One of the purposes of NFTs is that they can be used to track the digital origin of an object, allowing some selected ones to prove ownership. In the big picture, it’s a way to create scarcity, albeit artificial, so you can sell something at higher prices thanks to its scarcity.
“All the time, money, and effort you put into your digital life can create value for that,” said Andrew Steinwold, a Chicago fund manager who started an NFT fund in 2019. “You have rights to property in the physical world. Why don’t we have property rights in the digital world? “
Some NFT issuers grant full copyrights to the buyer, while others do not.
Beeple is an American digital artist based in South Carolina, his real name is Mike Winkelmann. For 13 years he has been creating digital sketches with 3D tools daily. Christie’s, an auction house, calls his work “abstract, fantastic, grotesque or absurd.” It has 1.9 million followers on Instagram.
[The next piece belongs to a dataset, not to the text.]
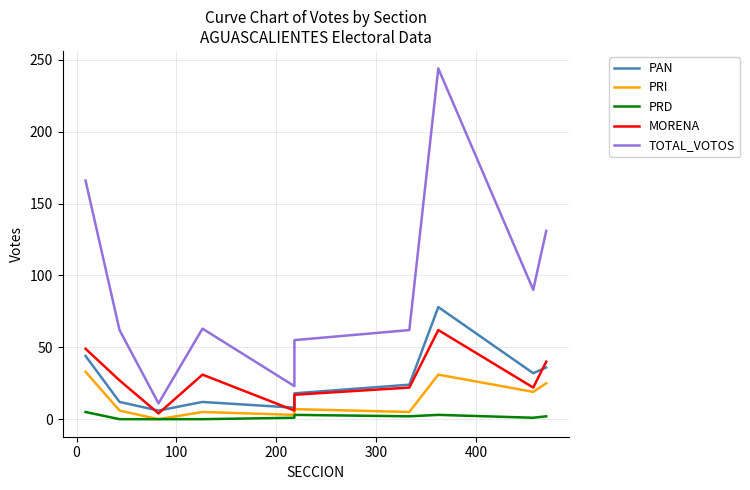

True or false: PAN and PRI cross at least once.

False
In December, the first extensive auction of his art brought in $ 3.5 million, an attractive amount that was surpassed by this week’s huge sale of his collage “Everyday: The First 5,000 Days” for nearly 70 million dollars, paid in digital currency known as Ethereum.
THEN WHO SELLS NFT?
William Shatner, of “Star Trek” fame, last year sold 90,000 virtual trading cards for $ 1 each. Electronic music Grimes sold its digital art worth $ 6 million last month, including a video clip of winged cherubs floating in pastel dreamy landscapes costing $ 389,000. Clips from NBA star LeBron James are selling for up to $ 225,000. Actress Lindsey Lohan sold a picture of her face. You can also buy virtual terrain in video games and meme characters like Nyan Cat.
Digital artist Anne Spalter started out as an NFT skeptic, but has now sold several works of art using tokens. The latest was a video called “Dark Castles,” of mysteriously distorted castles generated by artificial intelligence technology, which sold for $ 2,752.
“The NFTs have opened up art to a lot of people who would never have gone to a gallery in New York,” said Spalter, who pioneered digital fine arts courses at Brown University and Rhode Island School. of Design in the 1990s. “They’re investors, they’re technology entrepreneurs. They’re in this world.”
WHO WOULD SPEND $ 70 MILLION IN ONE?
On Friday, Christie’s identified the buyer of Beeple’s work as the financier of a digital art fund that goes by the pseudonym Metakovan, an ad that could fuel the concerns of a bubble in the cryptocurrency art market . The buyer founded Metapurse, described as the largest NFT fund in the world, which will likely benefit from the most attention.
The British auction house said the purchase makes Beeple’s work the third most valuable work of art ever sold by a living artist, behind the works of Jeff Koons and David Hockney.
Spalter said he expects this bubble to appear, though he still believes NFTs are promising for artists as a way to reduce fraud and misappropriation of works.
“I’m still baffled by the prices and the level they have,” he said. “I think there will be a correction.”